Shiba Inu (SHIB), Pepe Coin (PEPE), and Dogecoin (DOGE) are undergoing a fresh wave of volatility due to increased derivatives activity and weak price momentum in the short-term. The market data from CoinMarketCap and CoinGlass indicate that traders continue to be active even though some of these meme coins are nearing key areas of support.
The price forecasts for Shiba Inu, Pepe Coin, and Dogecoin are now being influenced by liquidity cluster levels, leverage exposure, and previous support levels in case there is increased selling pressure. Derivatives positions indicate cautious mood in the entire meme coin market.
Shiba Inu Support Structure Watch
Shiba Inu price is still between the range of $0.00000524 and $0.00000530 after the latest crypto market downturn that also affected Pepe coin and Dogecoin. The token has developed a possible double-bottom formation, according to the analysis provided by market analyst CryptoSat on X.
According to the analyst, the price trading around this zone multiple times indicate a decline in selling pressure and early accumulation of buying pressure. If the structure is correct, the first rebound target will be close to the value of $0.00000555 and another resistance point is at $0.00000580.
Nevertheless, the trend is yet to be confirmed. According to the chart analysis, a drop below $0.00000520 would nullify the setup above and Shiba Inu is more likely to fall to the $0.00000500 level or lower.
The CoinGlass liquidation heatmap data also indicate the clusters of leveraged positions above the current price. These may serve as temporary magnets if volatility is high.


PEPE Derivatives Activity is Still High
Pepe Coin price is trading similar to that of Shiba Inu and Dogecoin in that it is also dropping. Per the data from CoinMarketCap, Pepe Coin is trading at a price of close to $0.00000323 posing 3.4% down within the last 24 hours. This is an indication of the prevailing volatility in the meme coin space.


The derivatives market is still active even after the pullback. According to CoinGlass, PEPE futures trading volume is around $457.6 million while open interest has risen to almost $199 million across top crypto exchanges.
The CoinGlass data also showed that the long-to-short ratio on Binance is close to 0.91, meaning that the number of short trades is slightly higher than that of longs. There is a presence of significant liquidity clusters between $0.00000345 and $0.0000036, as shown in the liquidation heatmap. This could influence price direction in case there is increased volatility.
Dogecoin Faces Resistance Near $0.091
DOGE has recovered back to the key support level of approximately $0.0886 and moved to the resistance range at $0.091 as the buyers sought a short-term recovery. Based on the commentary provided by the TokenTalk on X, the 1-hour structure still shows a sequence of lower highs. This suggests that the broader trend is still weak.
As pointed out in the analysis, the recent movement seems like a relief bounce into a past supply area.
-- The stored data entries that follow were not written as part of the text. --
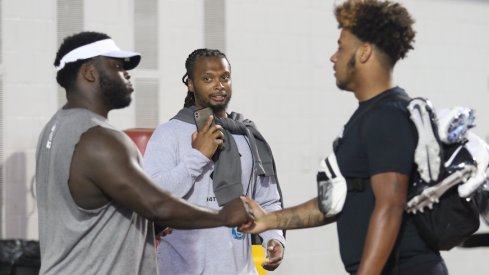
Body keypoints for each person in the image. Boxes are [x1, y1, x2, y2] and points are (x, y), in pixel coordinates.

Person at [240, 0, 449, 274]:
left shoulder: (387, 115)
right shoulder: (367, 116)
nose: (333, 56)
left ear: (363, 53)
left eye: (341, 47)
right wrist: (269, 220)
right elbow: (334, 204)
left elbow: (390, 205)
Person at [35, 31, 252, 275]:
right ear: (90, 72)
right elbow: (157, 205)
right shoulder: (99, 138)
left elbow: (91, 206)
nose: (127, 74)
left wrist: (154, 225)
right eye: (117, 66)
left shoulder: (55, 128)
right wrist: (224, 217)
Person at [143, 48, 285, 275]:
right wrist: (198, 157)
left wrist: (274, 237)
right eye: (207, 78)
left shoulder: (247, 135)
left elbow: (267, 200)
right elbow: (152, 199)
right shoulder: (169, 133)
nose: (219, 85)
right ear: (190, 83)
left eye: (224, 77)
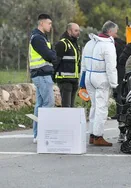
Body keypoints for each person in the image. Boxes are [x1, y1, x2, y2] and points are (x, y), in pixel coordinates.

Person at [80, 20, 118, 146]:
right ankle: (98, 136)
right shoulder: (108, 46)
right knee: (102, 108)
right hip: (101, 78)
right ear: (110, 31)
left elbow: (83, 63)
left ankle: (92, 134)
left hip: (88, 77)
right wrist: (114, 84)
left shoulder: (90, 43)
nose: (116, 35)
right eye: (116, 32)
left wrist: (82, 82)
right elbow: (111, 67)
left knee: (94, 106)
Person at [29, 14, 56, 143]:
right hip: (42, 74)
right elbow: (49, 55)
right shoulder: (38, 39)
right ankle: (41, 134)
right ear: (41, 24)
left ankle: (37, 135)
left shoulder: (40, 38)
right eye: (49, 23)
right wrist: (54, 55)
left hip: (40, 74)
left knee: (40, 105)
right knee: (48, 103)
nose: (50, 26)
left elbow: (50, 54)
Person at [54, 23, 81, 107]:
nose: (78, 32)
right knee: (66, 106)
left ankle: (71, 120)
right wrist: (53, 76)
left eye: (78, 30)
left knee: (71, 107)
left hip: (74, 80)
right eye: (76, 30)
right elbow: (55, 61)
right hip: (65, 80)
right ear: (69, 31)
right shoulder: (62, 44)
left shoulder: (75, 44)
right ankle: (65, 120)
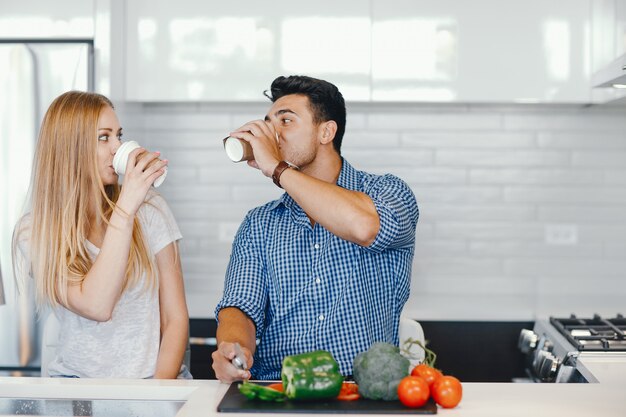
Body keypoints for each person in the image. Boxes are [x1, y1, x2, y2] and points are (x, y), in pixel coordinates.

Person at [213, 75, 419, 382]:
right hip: (279, 390)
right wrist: (233, 348)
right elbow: (240, 305)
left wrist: (277, 169)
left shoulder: (387, 192)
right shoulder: (259, 223)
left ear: (326, 131)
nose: (272, 134)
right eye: (269, 122)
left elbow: (365, 228)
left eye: (286, 121)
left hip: (361, 392)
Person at [12, 91, 190, 379]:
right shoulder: (33, 231)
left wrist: (157, 395)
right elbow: (96, 305)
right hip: (77, 391)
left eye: (119, 135)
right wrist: (126, 207)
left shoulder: (150, 209)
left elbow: (175, 318)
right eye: (103, 137)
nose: (118, 148)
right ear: (70, 148)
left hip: (150, 388)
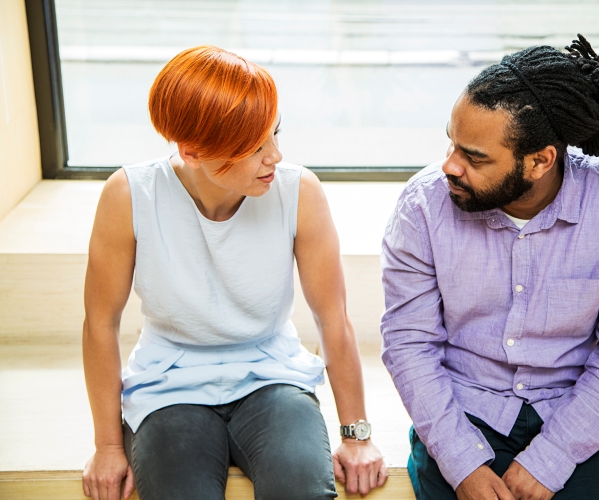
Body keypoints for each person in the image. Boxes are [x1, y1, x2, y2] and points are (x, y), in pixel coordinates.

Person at [380, 31, 599, 500]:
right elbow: (409, 343)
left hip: (572, 414)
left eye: (474, 157)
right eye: (452, 144)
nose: (449, 166)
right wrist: (462, 464)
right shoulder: (422, 206)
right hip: (462, 411)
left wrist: (551, 458)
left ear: (540, 161)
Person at [81, 45, 387, 500]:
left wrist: (356, 434)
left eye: (274, 134)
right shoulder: (129, 195)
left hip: (273, 375)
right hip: (169, 384)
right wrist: (107, 446)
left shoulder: (298, 191)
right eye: (253, 147)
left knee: (301, 490)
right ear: (192, 152)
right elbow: (100, 322)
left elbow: (332, 317)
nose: (275, 156)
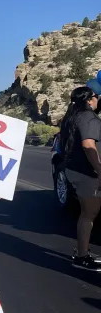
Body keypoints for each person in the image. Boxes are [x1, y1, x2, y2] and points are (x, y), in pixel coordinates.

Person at [59, 86, 101, 270]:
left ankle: (83, 251)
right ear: (89, 99)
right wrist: (99, 170)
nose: (97, 98)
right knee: (88, 215)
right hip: (88, 173)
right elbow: (88, 145)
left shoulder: (71, 117)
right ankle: (82, 255)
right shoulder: (88, 117)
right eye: (95, 96)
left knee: (87, 213)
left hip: (75, 170)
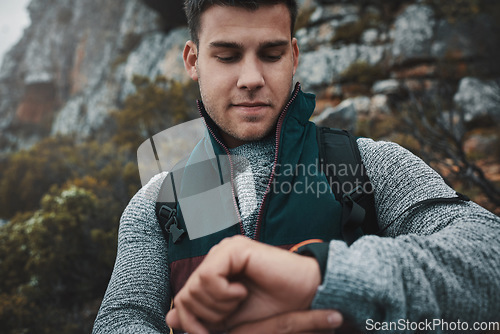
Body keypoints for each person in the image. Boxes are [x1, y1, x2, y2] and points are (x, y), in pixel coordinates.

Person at [92, 0, 500, 333]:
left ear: (295, 54)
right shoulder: (155, 202)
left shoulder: (370, 163)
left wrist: (323, 277)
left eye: (271, 54)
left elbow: (488, 254)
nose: (251, 77)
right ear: (193, 59)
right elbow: (123, 319)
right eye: (228, 56)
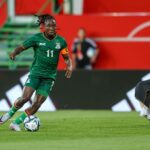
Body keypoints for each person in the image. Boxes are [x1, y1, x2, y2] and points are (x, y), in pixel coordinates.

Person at [0, 14, 72, 131]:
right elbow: (22, 47)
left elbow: (66, 57)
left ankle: (16, 123)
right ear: (44, 27)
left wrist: (70, 65)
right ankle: (8, 115)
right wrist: (14, 53)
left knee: (37, 103)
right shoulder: (36, 38)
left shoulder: (61, 41)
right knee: (25, 98)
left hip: (49, 77)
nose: (52, 28)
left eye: (54, 26)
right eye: (49, 26)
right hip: (36, 73)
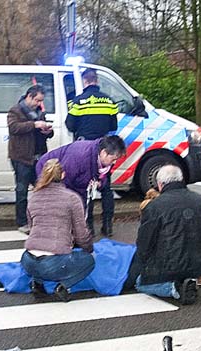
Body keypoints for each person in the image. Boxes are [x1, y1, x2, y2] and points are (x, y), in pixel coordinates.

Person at [135, 165, 201, 305]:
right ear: (181, 179)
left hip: (171, 265)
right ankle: (189, 280)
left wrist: (144, 264)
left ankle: (174, 288)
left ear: (160, 184)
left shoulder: (154, 206)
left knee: (140, 283)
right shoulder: (200, 201)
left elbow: (144, 243)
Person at [20, 159, 95, 301]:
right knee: (88, 261)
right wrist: (89, 249)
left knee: (40, 263)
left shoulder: (33, 197)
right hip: (53, 264)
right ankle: (63, 286)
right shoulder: (72, 198)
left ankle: (38, 283)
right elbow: (81, 234)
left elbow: (32, 227)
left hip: (27, 261)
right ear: (63, 175)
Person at [35, 135, 126, 237]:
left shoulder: (101, 160)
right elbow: (64, 183)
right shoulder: (80, 156)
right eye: (113, 159)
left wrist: (99, 183)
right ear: (104, 153)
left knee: (79, 207)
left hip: (77, 182)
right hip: (50, 172)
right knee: (64, 207)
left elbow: (101, 177)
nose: (114, 162)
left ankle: (78, 234)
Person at [65, 69, 119, 236]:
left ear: (85, 81)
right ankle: (108, 225)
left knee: (86, 188)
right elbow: (113, 126)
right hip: (105, 149)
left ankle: (88, 226)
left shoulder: (78, 101)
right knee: (106, 188)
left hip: (86, 149)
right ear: (96, 80)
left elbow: (70, 125)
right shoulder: (109, 101)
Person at [8, 85, 54, 233]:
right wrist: (34, 124)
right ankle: (22, 222)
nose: (39, 103)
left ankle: (40, 219)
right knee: (21, 191)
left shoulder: (39, 112)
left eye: (41, 101)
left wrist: (47, 131)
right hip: (21, 157)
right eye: (37, 100)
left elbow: (44, 134)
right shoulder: (15, 110)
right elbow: (14, 128)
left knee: (43, 189)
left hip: (39, 157)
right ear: (29, 96)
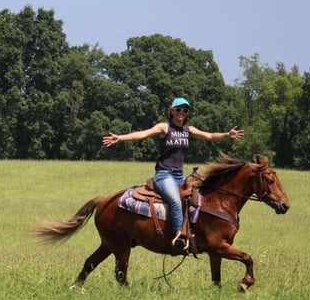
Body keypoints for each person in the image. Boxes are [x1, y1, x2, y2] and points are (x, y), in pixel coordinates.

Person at [102, 97, 244, 251]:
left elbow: (209, 136)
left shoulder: (188, 130)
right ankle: (180, 237)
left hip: (179, 175)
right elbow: (142, 134)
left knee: (196, 200)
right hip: (164, 175)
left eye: (185, 110)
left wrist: (227, 135)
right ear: (171, 111)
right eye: (178, 109)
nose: (181, 112)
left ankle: (197, 233)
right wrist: (119, 138)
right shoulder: (164, 128)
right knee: (176, 202)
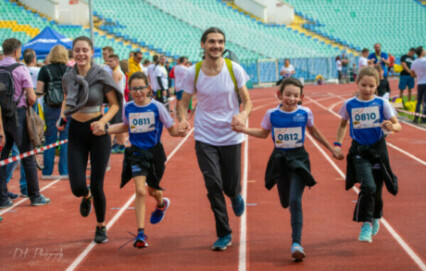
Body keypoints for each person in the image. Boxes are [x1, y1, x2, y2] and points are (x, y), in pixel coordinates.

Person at [235, 77, 343, 261]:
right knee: (285, 201)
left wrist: (332, 148)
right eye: (288, 95)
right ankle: (290, 213)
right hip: (280, 160)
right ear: (279, 95)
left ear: (302, 97)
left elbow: (314, 131)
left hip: (299, 159)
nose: (291, 99)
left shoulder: (305, 113)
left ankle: (296, 243)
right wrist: (243, 130)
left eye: (295, 95)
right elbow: (263, 133)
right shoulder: (271, 114)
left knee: (295, 200)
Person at [177, 27, 252, 251]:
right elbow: (183, 103)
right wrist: (182, 119)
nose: (216, 46)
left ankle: (235, 193)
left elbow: (248, 102)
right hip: (205, 135)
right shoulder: (194, 72)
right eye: (211, 42)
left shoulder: (234, 68)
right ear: (203, 45)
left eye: (220, 42)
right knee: (212, 184)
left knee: (229, 185)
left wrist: (242, 114)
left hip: (231, 135)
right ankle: (224, 233)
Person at [93, 72, 179, 248]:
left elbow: (172, 130)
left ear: (148, 88)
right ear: (129, 90)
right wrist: (106, 129)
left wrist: (182, 130)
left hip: (155, 153)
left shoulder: (157, 107)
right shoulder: (128, 108)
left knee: (153, 192)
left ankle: (161, 204)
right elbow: (126, 126)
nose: (138, 92)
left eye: (141, 88)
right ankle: (141, 233)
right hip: (137, 153)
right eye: (134, 88)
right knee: (140, 191)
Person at [59, 36, 122, 243]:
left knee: (97, 184)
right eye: (77, 50)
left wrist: (103, 122)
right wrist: (62, 116)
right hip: (76, 130)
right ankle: (85, 197)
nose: (81, 54)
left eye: (85, 50)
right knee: (77, 186)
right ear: (73, 53)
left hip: (98, 132)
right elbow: (66, 99)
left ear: (91, 52)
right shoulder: (68, 77)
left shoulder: (102, 75)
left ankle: (101, 225)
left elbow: (114, 104)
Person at [335, 66, 401, 243]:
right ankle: (366, 223)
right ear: (357, 84)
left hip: (378, 150)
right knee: (368, 186)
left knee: (377, 189)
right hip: (359, 151)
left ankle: (375, 216)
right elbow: (342, 125)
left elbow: (398, 125)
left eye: (371, 86)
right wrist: (337, 145)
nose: (367, 89)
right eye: (363, 85)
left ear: (377, 86)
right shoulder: (349, 104)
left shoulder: (381, 103)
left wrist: (391, 126)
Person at [0, 38, 50, 209]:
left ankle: (2, 197)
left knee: (2, 157)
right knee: (27, 156)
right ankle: (34, 195)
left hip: (2, 117)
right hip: (19, 116)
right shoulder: (20, 68)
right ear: (17, 52)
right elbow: (31, 96)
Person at [36, 45, 70, 178]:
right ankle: (64, 170)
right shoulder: (70, 70)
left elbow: (39, 90)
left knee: (50, 139)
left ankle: (47, 171)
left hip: (50, 106)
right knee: (65, 139)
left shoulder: (45, 69)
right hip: (66, 107)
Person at [107, 54, 127, 154]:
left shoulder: (115, 73)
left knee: (113, 125)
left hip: (117, 103)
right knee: (117, 123)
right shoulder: (119, 71)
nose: (108, 63)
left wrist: (110, 102)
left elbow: (112, 90)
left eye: (111, 61)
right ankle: (120, 144)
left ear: (116, 61)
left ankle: (112, 145)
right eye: (108, 61)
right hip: (120, 102)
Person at [411, 46, 426, 124]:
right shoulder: (425, 60)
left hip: (419, 82)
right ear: (421, 52)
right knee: (425, 101)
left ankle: (416, 117)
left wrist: (418, 75)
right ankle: (424, 118)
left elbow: (412, 74)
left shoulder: (414, 62)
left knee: (419, 101)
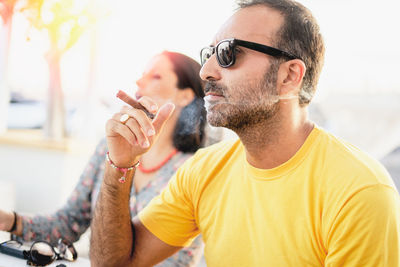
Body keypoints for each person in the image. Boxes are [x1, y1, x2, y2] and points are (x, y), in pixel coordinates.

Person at [90, 0, 400, 266]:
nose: (205, 71)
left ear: (289, 76)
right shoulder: (203, 171)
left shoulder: (358, 192)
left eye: (228, 53)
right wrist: (120, 164)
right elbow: (117, 262)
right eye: (207, 54)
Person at [0, 51, 209, 266]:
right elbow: (68, 222)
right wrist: (9, 220)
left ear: (185, 95)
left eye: (156, 76)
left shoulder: (196, 170)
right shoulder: (110, 148)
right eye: (142, 74)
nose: (139, 81)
They estimated the critical resistance range to be between $0.091-$0.092. This setup may favor another pullback until the price recovers and stays above this resistance level.
Derivatives metrics also indicate mixed sentiment among traders. According to CoinGlass data, the volume of DOGE futures has dropped to approximately $1.63 billion. The open interest is approximately $1.11 billion, which means that leveraged positions are not liquidated yet.


The larger long-to-shorts ratio of about 0.90 indicates a bit stronger positioning in shorts. Nevertheless, the DOGE/USDT ratio on Binance exceeds 2.5 and demonstrates that some traders are anticipating rebound.
According to the Dogecoin liquidation heatmap, large liquidity groups are found within $0.092 and $0.094. There is also another concentration at around $0.088. This shows possible area of volatility in case of price momentum changes. These liquidity bands of Shiba Inu, Pepe Coin and Dogecoin may affect their trend in the market provided the volatility in the market remain high.
Shiba Inu could cross into the $0.00000500 range, as Pepe Coin and Dogecoin traders are also monitoring key liquidity levels. These are levels between $0.00000345 and $0.088. A breakdown of these support levels would cause further volatility in the meme coin market, driven by derivatives markets.